CDstarts.de: Wie würdest du jemandem dein Album/deine Musik beschreiben, der dich und deine Musik bis jetzt nicht kennt?

Fee: Ich zeige verschiedene Ausschnitte meines Lebens, ganz persönlich und ehrlich. Und jeder, der sie hört, hat direkt eigene Assoziationen dazu im Kopf, weil es keine abstrakten Geschichten sind, sondern Geschichten die uns alle verbindet. Es geht darum, wie ich mich durchs Leben kämpfe und tanze. Meine Songs entstehen im Moment, aus einem Impuls heraus. Das kann mal naiv und trotzig sein, manchmal aber auch melancholisch und nachdenklich. Ebenso wie das Leben auch ist, hoch und tief, wunderschön und bittersüß.

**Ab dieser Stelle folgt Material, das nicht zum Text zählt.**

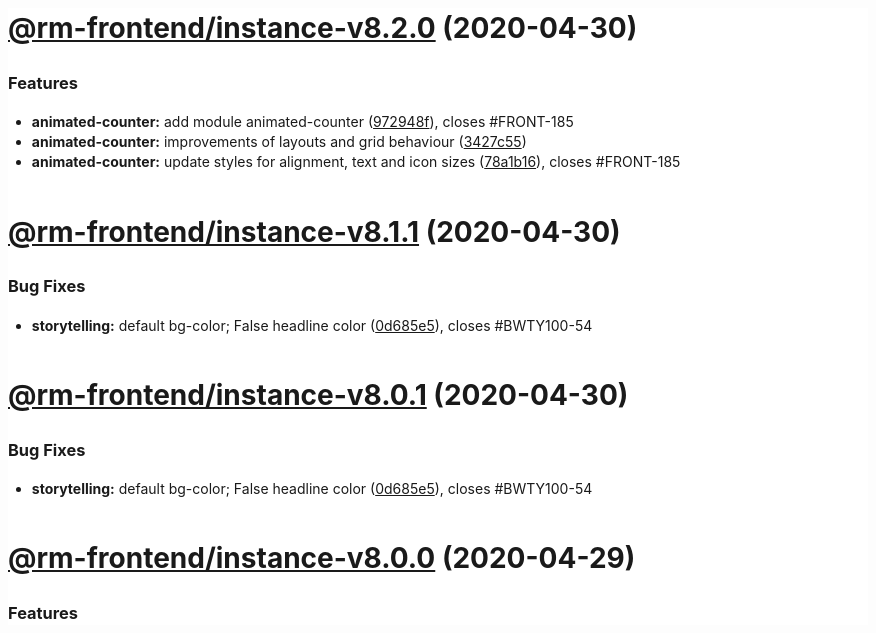 <a name="@rm-frontend/instance-v8.2.0"></a>
# [@rm-frontend/instance-v8.2.0](https://bitbucket.ruhmesmeile.tools/projects/front/repos/rm-frontend/compare/diff?targetBranch=refs%2Ftags%2Finstance@8.1.1&sourceBranch=refs%2Ftags%2Finstance@8.2.0) (2020-04-30)


### Features

* **animated-counter:** add module animated-counter ([972948f](https://bitbucket.ruhmesmeile.tools/projects/front/repos/rm-frontend/commits/972948f)), closes #FRONT-185
* **animated-counter:** improvements of layouts and grid behaviour ([3427c55](https://bitbucket.ruhmesmeile.tools/projects/front/repos/rm-frontend/commits/3427c55))
* **animated-counter:** update styles for alignment, text and icon sizes ([78a1b16](https://bitbucket.ruhmesmeile.tools/projects/front/repos/rm-frontend/commits/78a1b16)), closes #FRONT-185

<a name="@rm-frontend/instance-v8.1.1"></a>
# [@rm-frontend/instance-v8.1.1](https://bitbucket.ruhmesmeile.tools/projects/front/repos/rm-frontend/compare/diff?targetBranch=refs%2Ftags%2Finstance@8.1.0&sourceBranch=refs%2Ftags%2Finstance@8.1.1) (2020-04-30)


### Bug Fixes

* **storytelling:** default bg-color; False headline color ([0d685e5](https://bitbucket.ruhmesmeile.tools/projects/front/repos/rm-frontend/commits/0d685e5)), closes #BWTY100-54

<a name="@rm-frontend/instance-v8.0.1"></a>
# [@rm-frontend/instance-v8.0.1](https://bitbucket.ruhmesmeile.tools/projects/front/repos/rm-frontend/compare/diff?targetBranch=refs%2Ftags%2Finstance@8.0.0&sourceBranch=refs%2Ftags%2Finstance@8.0.1) (2020-04-30)


### Bug Fixes

* **storytelling:** default bg-color; False headline color ([0d685e5](https://bitbucket.ruhmesmeile.tools/projects/front/repos/rm-frontend/commits/0d685e5)), closes #BWTY100-54

<a name="@rm-frontend/instance-v8.0.0"></a>
# [@rm-frontend/instance-v8.0.0](https://bitbucket.ruhmesmeile.tools/projects/front/repos/rm-frontend/compare/diff?targetBranch=refs%2Ftags%2Finstance@7.2.0&sourceBranch=refs%2Ftags%2Finstance@8.0.0) (2020-04-29)


### Features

CDstarts.de: Schottest du dich zum Songschreiben von der Außenwelt ab oder lässt du aktuelle musikalische Trends an dich heran, die in dein Songwriting einfließen?

Fee: Also, ich hab’s nicht so mit Trends. Weder in der Mode, noch in der Musik. Ich mache einfach das, was ich gut finde. Ob das nun modern ist, ist mir ehrlich gesagt egal. Es muss zu mir passen.